- _WHAT TO WORK ON_
Find the word "POST" in the records below. List each line containing it.

BEGIN RECORDS FOR THE EXERCISE

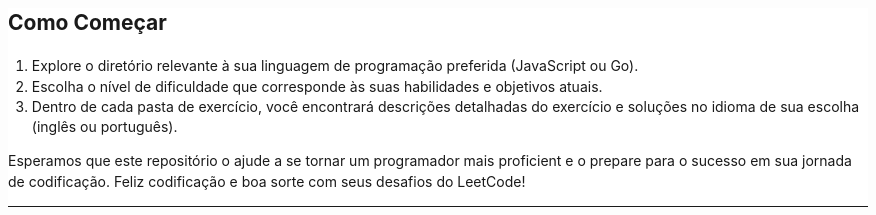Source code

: ## Como Começar

1. Explore o diretório relevante à sua linguagem de programação preferida (JavaScript ou Go).
2. Escolha o nível de dificuldade que corresponde às suas habilidades e objetivos atuais.
3. Dentro de cada pasta de exercício, você encontrará descrições detalhadas do exercício e soluções no idioma de sua escolha (inglês ou português).

Esperamos que este repositório o ajude a se tornar um programador mais proficient e o prepare para o sucesso em sua jornada de codificação. Feliz codificação e boa sorte com seus desafios do LeetCode!

---
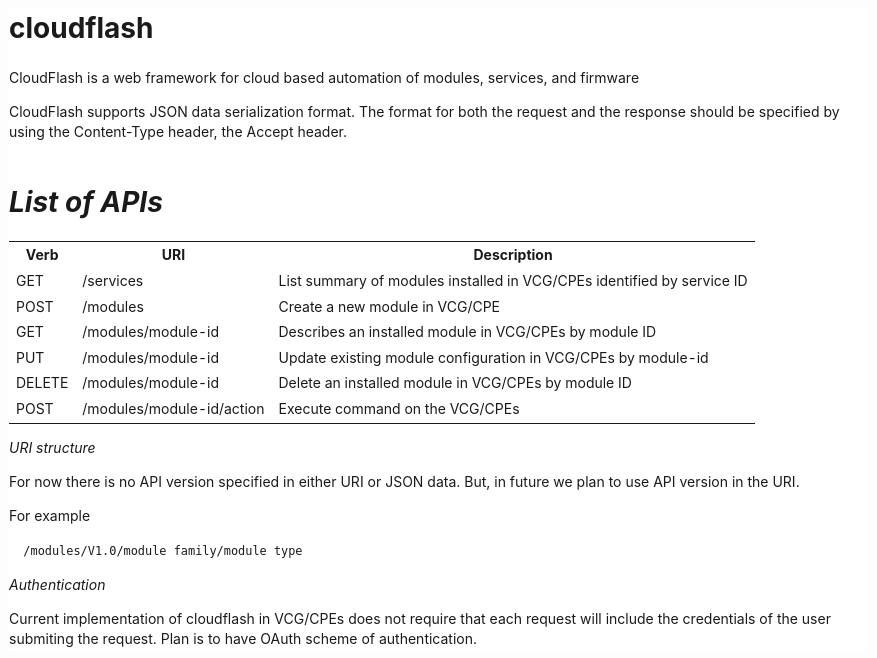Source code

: cloudflash
==========

CloudFlash is a web framework for cloud based automation of modules, services, and firmware

CloudFlash supports JSON data serialization format. The format for both the request and the response
should be specified by using the Content-Type header, the Accept header.

*List of APIs*
=============

<table>
  <tr>
    <th>Verb</th><th>URI</th><th>Description</th>
  </tr>
  <tr>
    <td>GET</td><td>/services</td><td>List summary of modules installed in VCG/CPEs identified by service ID</td>
  </tr>
  <tr>
    <td>POST</td><td>/modules</td><td>Create a new module in VCG/CPE </td>
  </tr>
  <tr>
    <td>GET</td><td>/modules/module-id</td><td>Describes an installed module in VCG/CPEs by module ID</td>
  </tr>
   <tr>
    <td>PUT</td><td>/modules/module-id</td><td>Update existing module configuration in VCG/CPEs by module-id </td>
  </tr>
  <tr>
    <td>DELETE</td><td>/modules/module-id</td><td>Delete an installed module in VCG/CPEs by module ID</td>
  </tr>
  
  <tr>
    <td>POST</td><td>/modules/module-id/action</td><td>Execute command on the VCG/CPEs </td>
  </tr>

</table>


*URI structure*

For now there is no API version specified in either URI or JSON data. But, in future we plan to use
API version in the URI.

For example

      /modules/V1.0/module family/module type


*Authentication*

Current implementation of cloudflash in VCG/CPEs does not require that each request will include the credentials of
the user submiting the request.
Plan is to have OAuth scheme of authentication.
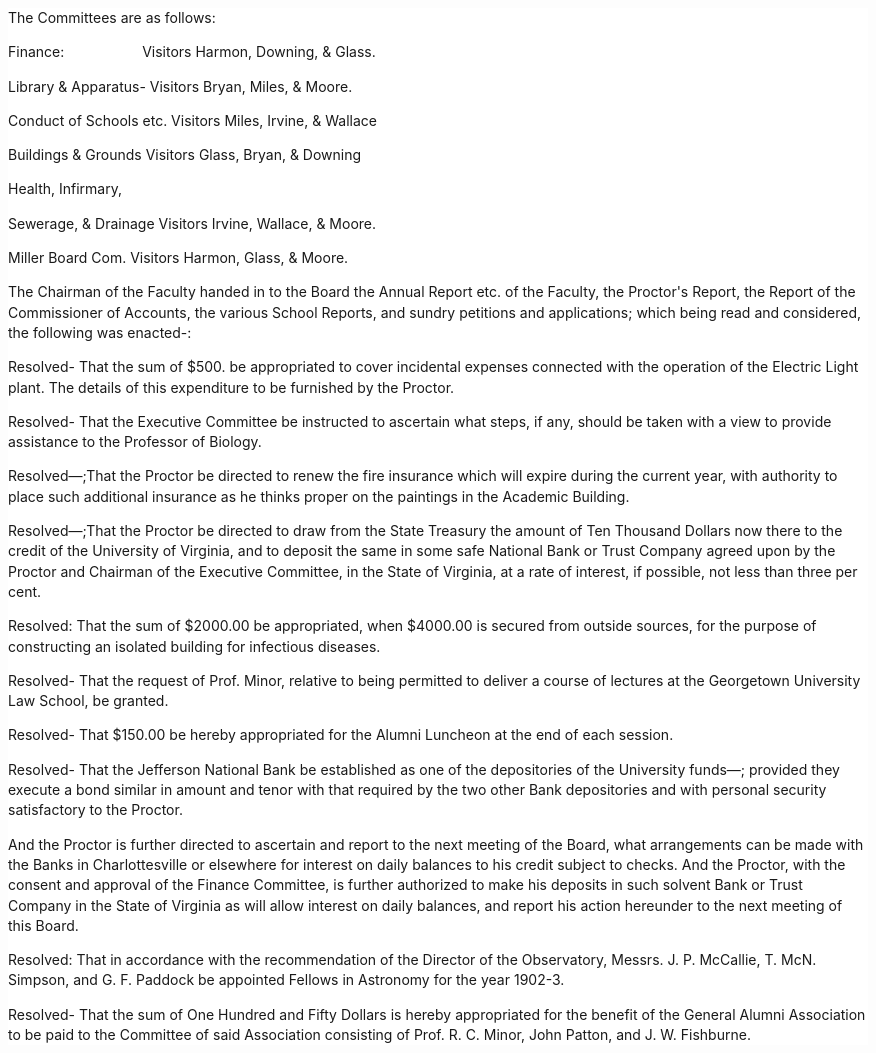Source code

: The Committees are as follows:

Finance:       Visitors Harmon, Downing, & Glass.

Library & Apparatus- Visitors Bryan, Miles, & Moore.

Conduct of Schools etc. Visitors Miles, Irvine, & Wallace

Buildings & Grounds Visitors Glass, Bryan, & Downing

Health, Infirmary,

Sewerage, & Drainage Visitors Irvine, Wallace, & Moore.

Miller Board Com. Visitors Harmon, Glass, & Moore.

The Chairman of the Faculty handed in to the Board the Annual Report etc. of the Faculty, the Proctor's Report, the Report of the Commissioner of Accounts, the various School Reports, and sundry petitions and applications; which being read and considered, the following was enacted-:

Resolved- That the sum of $500. be appropriated to cover incidental expenses connected with the operation of the Electric Light plant. The details of this expenditure to be furnished by the Proctor.

Resolved- That the Executive Committee be instructed to ascertain what steps, if any, should be taken with a view to provide assistance to the Professor of Biology.

Resolved—;That the Proctor be directed to renew the fire insurance which will expire during the current year, with authority to place such additional insurance as he thinks proper on the paintings in the Academic Building.

Resolved—;That the Proctor be directed to draw from the State Treasury the amount of Ten Thousand Dollars now there to the credit of the University of Virginia, and to deposit the same in some safe National Bank or Trust Company agreed upon by the Proctor and Chairman of the Executive Committee, in the State of Virginia, at a rate of interest, if possible, not less than three per cent.

Resolved: That the sum of $2000.00 be appropriated, when $4000.00 is secured from outside sources, for the purpose of constructing an isolated building for infectious diseases.

Resolved- That the request of Prof. Minor, relative to being permitted to deliver a course of lectures at the Georgetown University Law School, be granted.

Resolved- That $150.00 be hereby appropriated for the Alumni Luncheon at the end of each session.

Resolved- That the Jefferson National Bank be established as one of the depositories of the University funds—; provided they execute a bond similar in amount and tenor with that required by the two other Bank depositories and with personal security satisfactory to the Proctor.

And the Proctor is further directed to ascertain and report to the next meeting of the Board, what arrangements can be made with the Banks in Charlottesville or elsewhere for interest on daily balances to his credit subject to checks. And the Proctor, with the consent and approval of the Finance Committee, is further authorized to make his deposits in such solvent Bank or Trust Company in the State of Virginia as will allow interest on daily balances, and report his action hereunder to the next meeting of this Board.

Resolved: That in accordance with the recommendation of the Director of the Observatory, Messrs. J. P. McCallie, T. McN. Simpson, and G. F. Paddock be appointed Fellows in Astronomy for the year 1902-3.

Resolved- That the sum of One Hundred and Fifty Dollars is hereby appropriated for the benefit of the General Alumni Association to be paid to the Committee of said Association consisting of Prof. R. C. Minor, John Patton, and J. W. Fishburne.
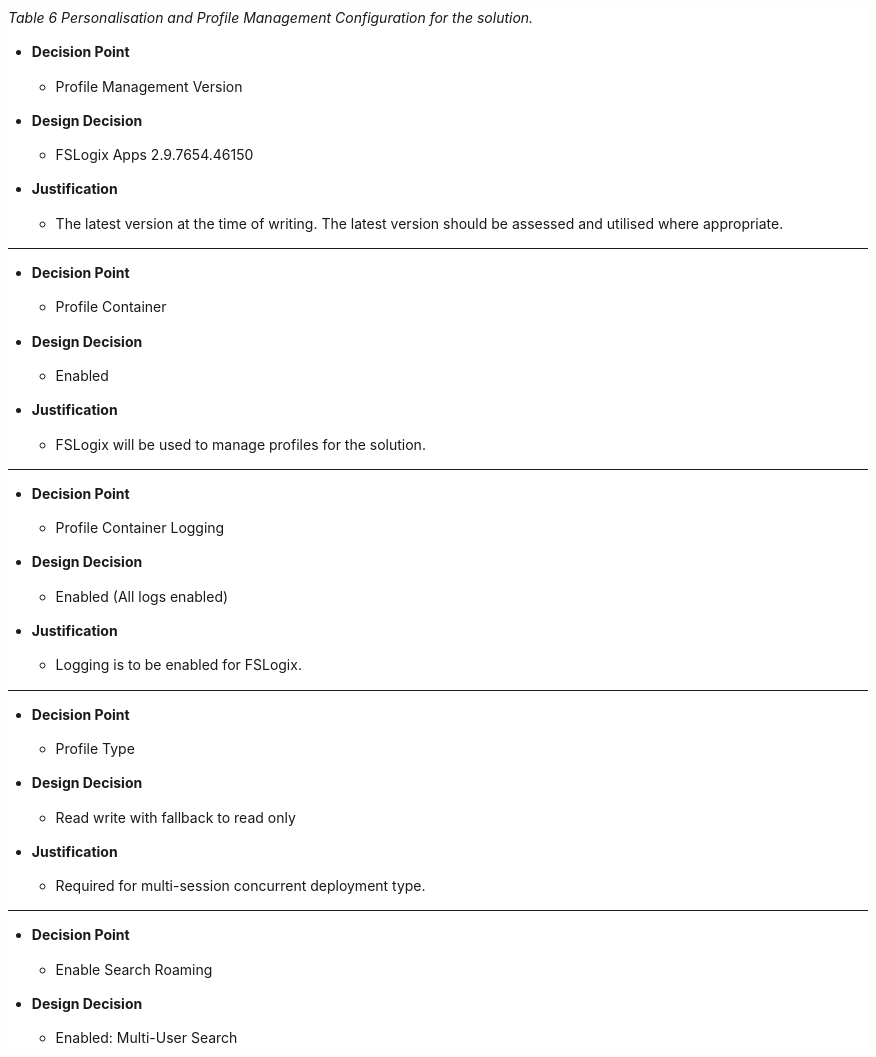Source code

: *Table 6 Personalisation and Profile Management Configuration for the solution.* 

* **Decision Point**

    * Profile Management Version

* **Design Decision**

    * FSLogix Apps 2.9.7654.46150


* **Justification**

    * The latest version at the time of writing. The latest version should be assessed and utilised where appropriate.

---
* **Decision Point**

    * Profile Container

* **Design Decision**

    * Enabled

* **Justification**

    * FSLogix will be used to manage profiles for the solution.

---
* **Decision Point**

    * Profile Container Logging

* **Design Decision**

    * Enabled (All logs enabled)

* **Justification**

    * Logging is to be enabled for FSLogix.

---
* **Decision Point**

    * Profile Type

* **Design Decision**

    * Read write with fallback to read only

* **Justification**

    * Required for multi-session concurrent deployment type.

---
* **Decision Point**

    * Enable Search Roaming

* **Design Decision**

    * Enabled:
      Multi-User Search

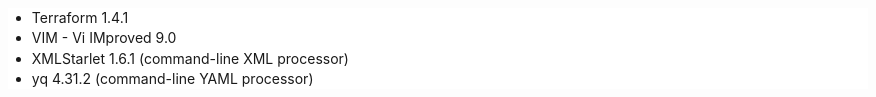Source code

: -	Terraform 1.4.1
-	VIM - Vi IMproved 9.0
-	XMLStarlet 1.6.1 (command-line XML processor)
-	yq 4.31.2 (command-line YAML processor)
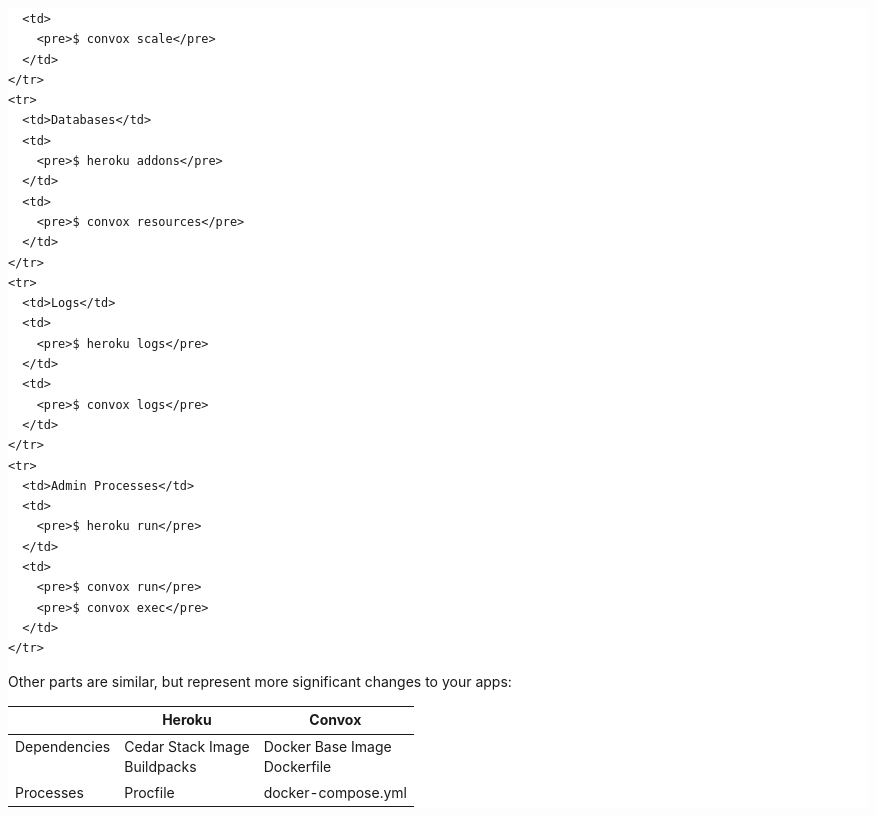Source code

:       <td>
        <pre>$ convox scale</pre>
      </td>
    </tr>
    <tr>
      <td>Databases</td>
      <td>
        <pre>$ heroku addons</pre>
      </td>
      <td>
        <pre>$ convox resources</pre>
      </td>
    </tr>
    <tr>
      <td>Logs</td>
      <td>
        <pre>$ heroku logs</pre>
      </td>
      <td>
        <pre>$ convox logs</pre>
      </td>
    </tr>
    <tr>
      <td>Admin Processes</td>
      <td>
        <pre>$ heroku run</pre>
      </td>
      <td>
        <pre>$ convox run</pre>
        <pre>$ convox exec</pre>
      </td>
    </tr>
  </tbody>
</table>

Other parts are similar, but represent more significant changes to your apps:

<table>
  <thead>
    <tr>
      <th></th>
      <th>Heroku</th>
      <th>Convox</th>
    </tr>
  </thead>
  <tbody>
    <tr>
      <td>Dependencies</td>
      <td>
        <div>Cedar Stack Image</div>
        <div>Buildpacks</div>
      </td>
      <td>
        <div>Docker Base Image</div>
        <div>Dockerfile</div>
      </td>
    </tr>
    <tr>
      <td>Processes</td>
      <td>
        <div>Procfile</div>
      </td>
      <td>
        <div>docker-compose.yml</div>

END RECORDS FOR THE EXERCISE

- _RESULT FOR THIS TASK_
    <td>POST</td><td>/modules</td><td>Create a new module in VCG/CPE </td>
    <td>POST</td><td>/modules/module-id/action</td><td>Execute command on the VCG/CPEs </td>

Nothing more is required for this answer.